Because her decisions were not for discussion.

And because, in a place with no promise of tomorrow, someone willing to check if you're still alive each day… is a precious, desperate luxury.

Deep night. Snowy woods at the camp's edge.

Three figures stood on withered branches, dark as crows. They watched the scattered lights of the fortress.

The central one pinched a black crow feather. At its root, in fine cinnabar script:

Garrison-Seven Node. Four Poles Body. First Coordinated Anti-Poison Record.

Mirror-Seal Sample 'Shen Yuzhu': Parsing speed exceeds parameters. Poison resistance insufficient. Frost-poison implanted.

Blood-Anchor Sample 'Chu Hongying': Emotional anchoring stable. Shows marked protective tendency toward mirror-seal sample.

Recommendation: Commence Phase Two 'Emotion-Stripping Experiment.' Or retrieve high-risk sample directly.

He opened his fingers.

The feather drifted on the wind toward the fortress, tumbling like a Netherworld butterfly in the night snow.

And atop the tower, the dark red patterns of the Crimson Heart Banner continued their silent spread.

Like a heart, stubbornly beating in eternal night—

A human heart.

Inside his tent, Shen Yuzhu lay listening to the wind.

A faint sting lingered in his patterns. Better than the day.

He closed his eyes. Images surfaced, sharp and clear:

Her catching him. Her voice: "If you fall, the order I've built falls apart." The light in her eyes as she set the law.

So clear. Not memories. A brand.

He remembered Wanning's warning. The poison eats memory. Leaves an empty shell.

If that day comes… let these not be the last things to go.

Light footsteps. The flap lifted.

Chu Hongying entered, a bowl of steaming soup in her hands.

"Wanning made it. For the soul channels."

He pushed up, took the bowl. The heat felt good in his hands.

"You're not sleeping?"

"After the patrol." She sat at the tent's edge, gaze on the night outside. "Drink. Sleep. Work tomorrow."
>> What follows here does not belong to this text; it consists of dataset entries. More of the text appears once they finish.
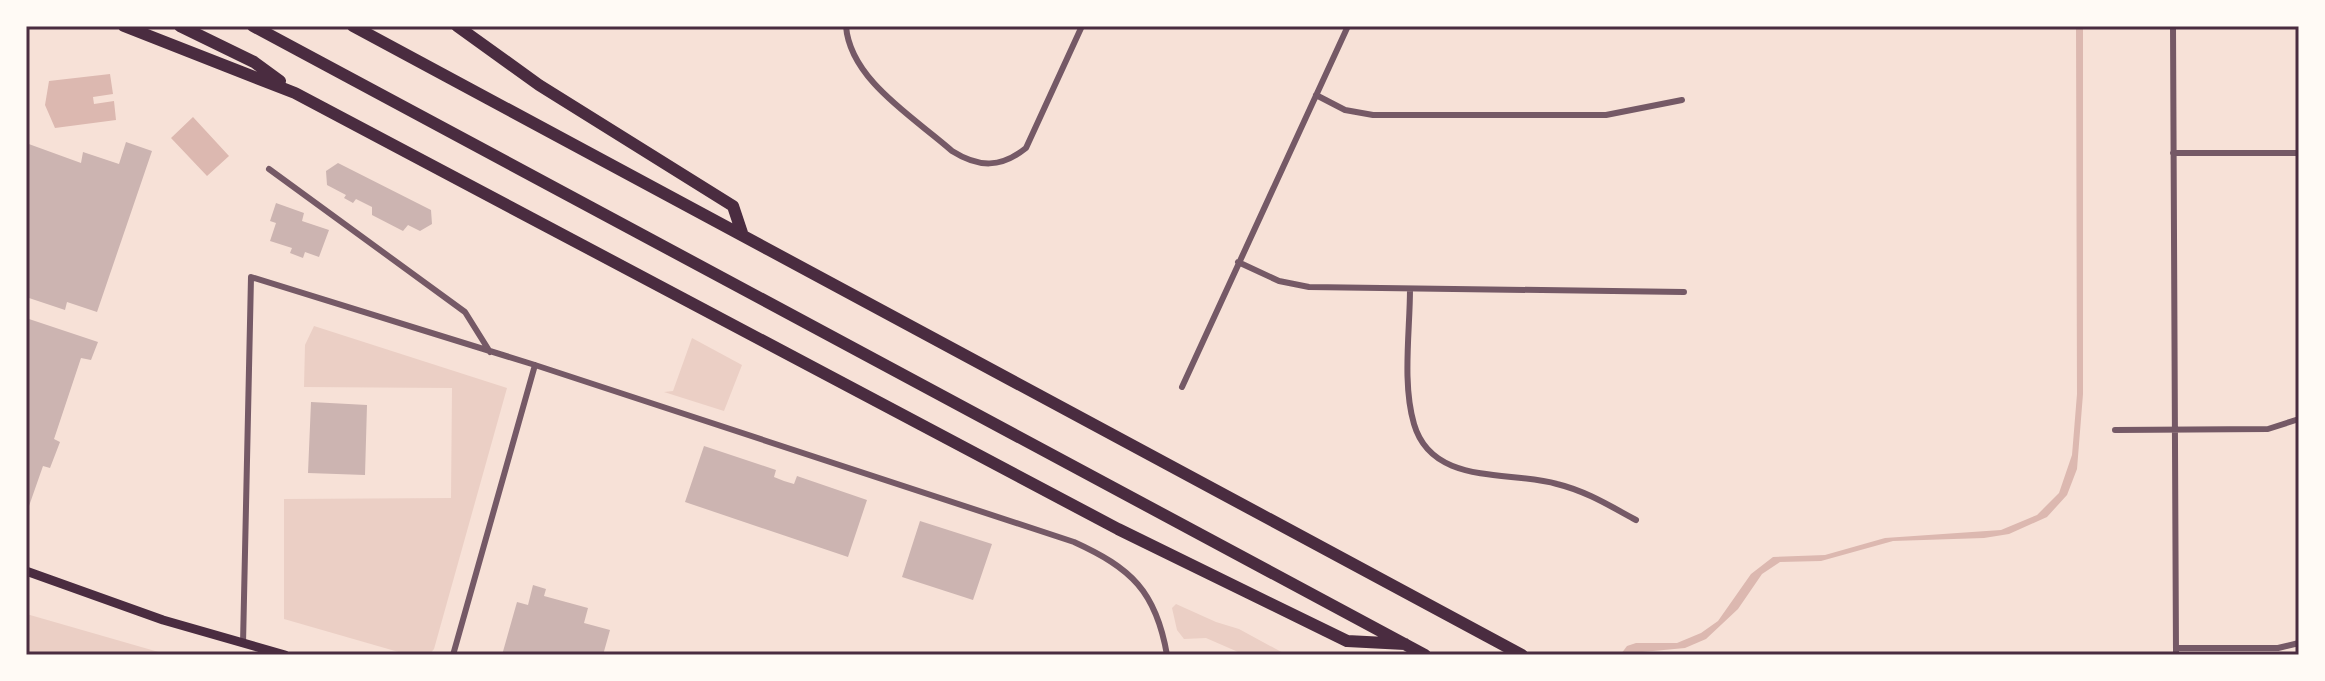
<svg xmlns="http://www.w3.org/2000/svg" width="2325" height="681" font-family="Commissioner,sans-serif">
  <rect width="100%" height="100%" fill="#f7e1d7"/>
  <path fill="#ebcfc5" d="M 314,326 L 507,388 L 434,649 L 429,655 L 409,655 L 284,619 L 284,499 L 451,498 L 452,388 L 304,387 L 305,345 Z
    M 692,338 L 742,365 L 724,411 L 664,392 L 673,391 Z
    M 1176,604 L 1216,622 L 1239,629 L 1287,655 L 1245,655 L 1206,638 L 1184,639 L 1177,630 L 1172,608 Z
    M 26,614 L 30,615 L 169,655 L 26,655 Z"/>
  <path fill="#dcb8b0" d="M 2076,26 L 2083,26 L 2083,394 L 2077,469 L 2067,495 L 2047,517 L 2009,534 L 1984,538 L 1893,541 L 1821,561 L 1780,562 L 1762,574 L 1738,609 L 1706,639 L 1685,648 L 1621,654 L 1627,646 L 1636,643 L 1677,643 L 1701,633 L 1718,621 L 1751,574 L 1773,557 L 1825,555 L 1885,538 L 2001,530 L 2037,515 L 2059,493 L 2072,455 L 2077,394 Z
    M 110,74 L 113,94 L 93,97 L 94,104 L 114,101 L 116,120 L 55,128 L 45,105 L 49,81 Z
    M 193,117 L 229,156 L 207,176 L 171,138 Z"/>
  <path fill="#ccb4b1" d="M 126,142 L 152,151 L 97,312 L 67,302 L 65,310 L 26,297 L 26,143 L 81,163 L 83,152 L 119,164 Z
    M 338,163 L 431,210 L 432,224 L 420,231 L 408,225 L 403,231 L 372,215 L 372,207 L 356,199 L 353,203 L 344,198 L 346,195 L 327,185 L 326,171 Z
    M 276,203 L 304,213 L 302,221 L 329,230 L 319,257 L 305,252 L 303,258 L 290,253 L 292,248 L 270,241 L 276,223 L 270,221 Z
    M 26,318 L 98,342 L 91,360 L 81,358 L 54,439 L 60,442 L 50,468 L 43,466 L 29,506 L 26,505 Z
    M 311,402 L 367,405 L 365,475 L 308,473 Z
    M 704,446 L 776,470 L 774,477 L 784,481 L 794,484 L 797,476 L 867,500 L 848,557 L 685,502 Z
    M 920,521 L 992,544 L 973,600 L 902,577 Z
    M 533,585 L 546,589 L 544,596 L 588,608 L 584,623 L 610,630 L 603,655 L 502,655 L 517,602 L 528,605 Z"/>
  <g fill="none" stroke-linecap="round" stroke-linejoin="round">
    <path stroke="#755966" stroke-width="6" d="M 846,26 C 850,80 915,118 952,151 C 979,168 1001,168 1026,148 L 1082,26
      M 2173,26 L 2176,655
      M 1316,95 L 1345,110 L 1373,115 L 1606,115 L 1682,100
      M 2173,153 L 2299,153
      M 269,169 L 465,312 L 490,352
      M 1238,262 L 1279,281 L 1309,287 L 1684,292
      M 1410,289 C 1410,331 1402,383 1414,424 C 1432,486 1508,470 1557,484 C 1586,491 1610,506 1636,520
      M 1182,387 L 1348,26
      M 2115,430 L 2268,429 L 2299,419
      M 243,644 L 251,277 L 535,365 L 1074,542 C 1131,568 1156,591 1167,655
      M 2176,648 L 2278,648 L 2299,643
      M 453,655 L 535,365"/>
    <path stroke="#4a2c40" stroke-width="9" d="M 26,571 L 163,620 L 285,655"/>
    <path stroke="#4a2c40" stroke-width="12" d="M 124,26 L 295,93 L 1118,529 L 1347,641 L 1405,644
      M 180,26 L 254,62 L 280,81
      M 253,26 L 1425,655
      M 353,26 L 1522,655
      M 457,26 L 539,85 L 733,206 L 742,233"/>
  </g>
  <rect width="2325" height="681" fill="none" stroke="#fffaf5" stroke-width="56"/>
  <rect x="28" y="28" width="2269" height="625" fill="none" stroke="#4a2c40" stroke-width="3"/>
</svg>
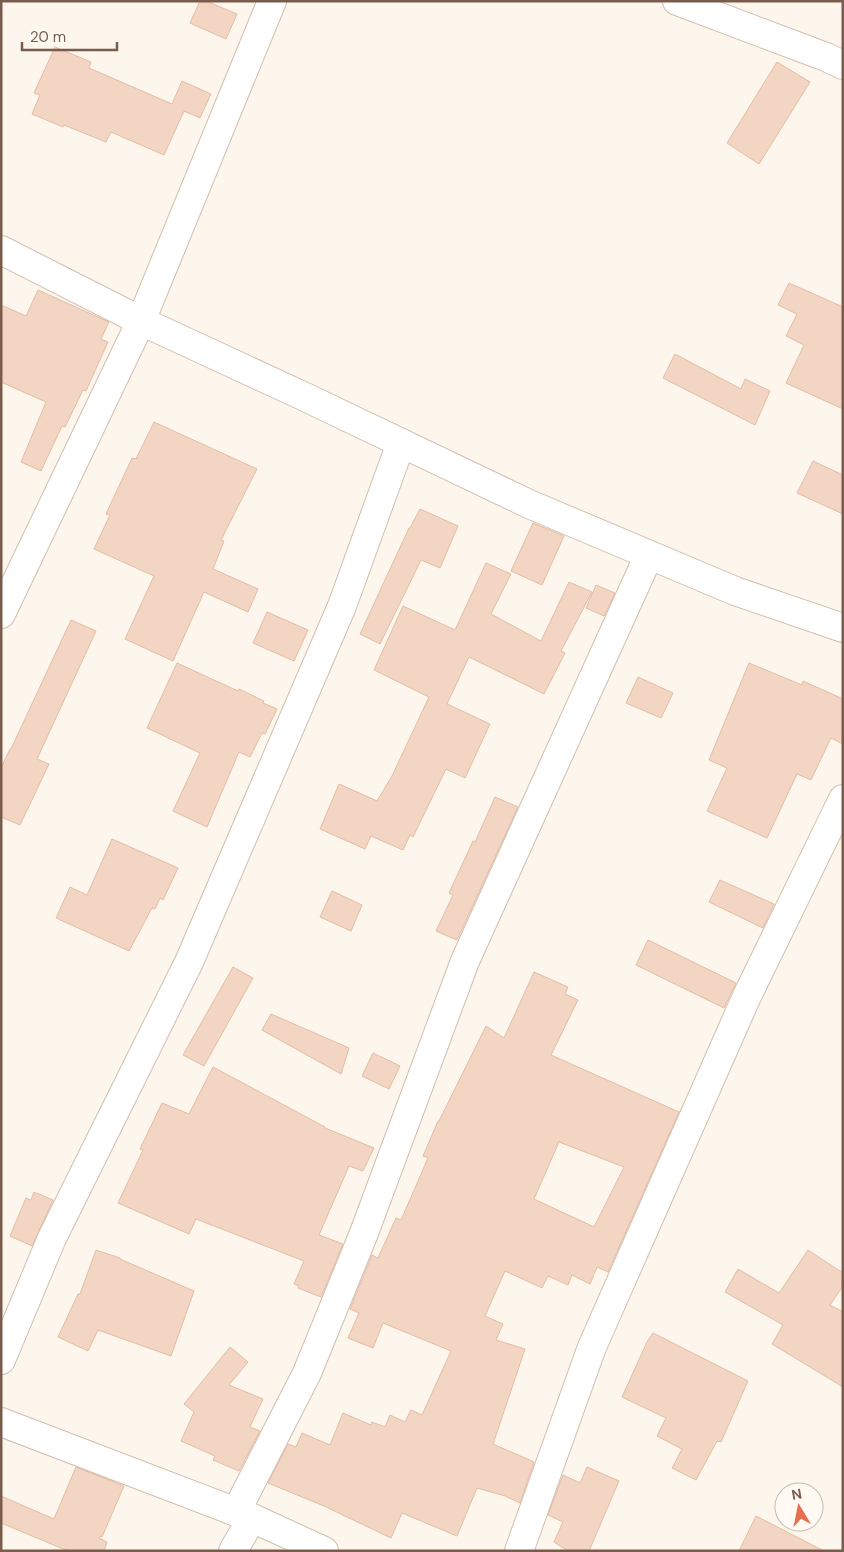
<svg xmlns="http://www.w3.org/2000/svg" width="844" height="1552" font-family="'DM Sans',sans-serif">
  <style>
    .building { fill: #f3d5c3; stroke: #e6bba3; fill-rule: evenodd }
    .lines { fill: none; stroke-linecap: round; stroke-linejoin: round }
    .street-casing { stroke: #d1beb0; stroke-width: 30 }
    .street { stroke: #fff; stroke-width: 28 }
  </style>
  <rect width="100%" height="100%" fill="#fdf6ec"/>
  <!-- building -->
  <g class="building">
    <polygon points="200,1 206,1 237,14 226,39 190,23"/>
    <polygon points="55,47 91,62 89,68 172,104 182,81 211,94 200,118 184,111 164,155 111,132 106,142 64,125 63,127 32,114 40,95 34,93"/>
    <polygon points="777,62 810,82 759,164 727,143"/>
    <polygon points="789,283 843,307 843,409 786,383 804,345 786,336 797,314 778,305"/>
    <polygon points="38,290 109,322 101,339 108,342 86,391 83,390 65,427 62,426 41,471 21,462 46,402 1,382 1,305 26,316"/>
    <polygon points="675,354 741,389 745,379 770,391 755,425 663,378"/>
    <polygon points="154,422 257,469 221,540 224,541 213,569 258,589 248,612 204,592 173,661 125,639 154,576 94,549 110,515 106,514 132,458 136,459"/>
    <polygon points="813,461 843,475 843,514 797,493"/>
    <polygon points="420,509 458,526 440,568 421,560 380,644 360,634 409,528 410,528"/>
    <polygon points="533,523 564,536 542,585 511,571"/>
    <polygon points="486,563 511,574 491,614 541,641 569,582 592,592 561,651 565,653 544,694 469,657 447,704 490,724 465,778 446,769 413,837 410,835 403,850 371,836 365,849 320,829 339,784 377,801 392,776 429,697 374,670 403,606 455,630"/>
    <polygon points="596,585 615,593 604,616 586,608"/>
    <polygon points="267,612 308,630 294,661 253,643"/>
    <polygon points="71,620 96,631 37,759 49,764 20,825 1,817 1,768 10,749 11,749"/>
    <polygon points="177,663 238,691 239,689 264,701 263,703 277,709 265,734 262,733 250,757 239,752 207,827 173,811 200,753 147,728"/>
    <polygon points="749,663 802,685 803,681 843,699 843,744 831,738 811,780 797,774 767,838 707,811 727,768 709,760"/>
    <polygon points="638,677 673,693 661,718 626,703"/>
    <polygon points="495,797 518,807 457,940 436,931 453,895 449,893 473,841 475,842"/>
    <polygon points="112,839 178,868 163,900 160,898 155,909 152,908 129,951 56,918 70,887 87,895"/>
    <polygon points="720,880 774,904 763,928 709,902"/>
    <polygon points="332,891 362,905 351,931 320,917"/>
    <polygon points="648,940 736,983 724,1008 636,965"/>
    <polygon points="233,967 253,978 204,1066 183,1055"/>
    <path d="M534 972 568 987 565 994 578 1000 551 1055 679 1112 608 1272 597 1267 590 1284 572 1275 568 1285 548 1276 542 1288 505 1271 485 1316 503 1324 496 1340 525 1349 493 1444 534 1462 520 1503 505 1496 477 1488 457 1536 402 1513 391 1538 324 1506 268 1483 288 1444 296 1447 302 1433 330 1445 343 1413 371 1425 372 1422 385 1427 390 1415 405 1422 411 1410 422 1415 451 1351 383 1323 373 1348 348 1338 359 1313 350 1309 372 1255 378 1258 396 1218 401 1220 428 1158 423 1156 438 1121H439L486 1026 504 1038ZM559 1142 624 1167 594 1227 534 1199Z"/>
    <polygon points="271,1014 349,1048 341,1074 262,1030"/>
    <polygon points="373,1053 400,1066 389,1089 362,1076"/>
    <polygon points="213,1067 325,1127 325,1128 374,1148 363,1171 349,1166 319,1235 343,1244 321,1297 298,1288 299,1286 294,1284 304,1261 196,1219 189,1234 118,1203 143,1150 140,1149 162,1103 189,1114"/>
    <polygon points="34,1192 53,1200 32,1246 10,1236 26,1198 31,1200"/>
    <polygon points="96,1250 120,1258 120,1259 194,1291 171,1356 98,1330 88,1351 58,1337 78,1294 80,1294"/>
    <polygon points="808,1250 843,1273 843,1286 830,1305 843,1312 843,1387 772,1344 783,1325 725,1292 738,1269 779,1293"/>
    <polygon points="653,1333 748,1381 721,1442 717,1441 696,1480 672,1468 682,1449 657,1436 666,1418 622,1397 647,1342"/>
    <polygon points="230,1347 248,1362 229,1385 263,1399 250,1427 260,1431 239,1471 213,1460 215,1456 181,1441 194,1412 184,1404"/>
    <polygon points="76,1467 124,1486 102,1537 100,1536 99,1538 107,1542 104,1551 68,1551 1,1523 1,1496 54,1519"/>
    <polygon points="587,1467 619,1481 589,1551 568,1551 554,1542 563,1522 548,1515 563,1475 580,1483"/>
    <polygon points="756,1516 824,1551 739,1551"/>
  </g>
  <g class="lines">
    <!-- street casing -->
    <g class="street-casing">
      <g id="street">
        <polyline points="677,1 826,57 843,65"/>
        <polyline points="1,250 141,321 303,396 529,504 735,591 843,628"/>
        <polyline points="1,614 141,321 272,1"/>
        <polyline points="1,1360 52,1238 189,962 342,606 401,443"/>
        <polyline points="1,1422 252,1518 324,1551"/>
        <polyline points="236,1512 307,1373 364,1233 465,961 649,555"/>
        <polyline points="233,1551 252,1518"/>
        <polyline points="519,1551 592,1347 747,996 843,799"/>
      </g>
    </g>
    <!-- street -->
    <use href="#street" class="street"/>
  </g>
  <!-- border -->
  <rect width="844" height="1552" fill="none" stroke="#7a5c4d" stroke-width="5"/>
  <!-- north arrow -->
  <g transform="translate(799 1507) rotate(350)"><circle r="24" fill="#fffaf3" stroke="#cabbb1"/>
  <path d="M0-4L9 19L0 12L-9 19Z" fill="#e76f51"/>
  <text y="-8" font-size="14" font-weight="bold" text-anchor="middle" fill="#7a5c4d">N</text>
  </g>
  <!-- scale -->
  <path d="M22 42v8h95v-8" fill="none" stroke="#7a5c4d" stroke-width="2.5"/>
  <text x="30" y="42" font-size="15" fill="#7a5c4d" stroke="#fffaf3" stroke-width="4" paint-order="stroke">20 m</text>
</svg>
He drank. Bitter herbs. A faint sweetness. Warmth spread, pushing back the deep cold.

He drank slowly. This might be the last warmth of the day.

She sat quietly. Did not rush him.

When he finished, she took the empty bowl. Stood to leave.

"Hongying."

She stopped. Turned.

He looked at her. In the dim light, her outline was blurred. But the crimson in her eyes was clear.

"Thank you."

A moment of silence. A slight, almost imperceptible nod.

She lifted the flap. Cold wind rushed in, then was shut out.

He lay back, listening to her footsteps fade into the wind and snow and night.

He closed his eyes. This time, sleep came quickly.

In the dream, there was no poison. No Mirror-Guards. No Night Crow Division.

Only a banner, snapping sharp on a snowy plain.

And beneath it, a person turning to look at him, the rising sun burning in their eyes.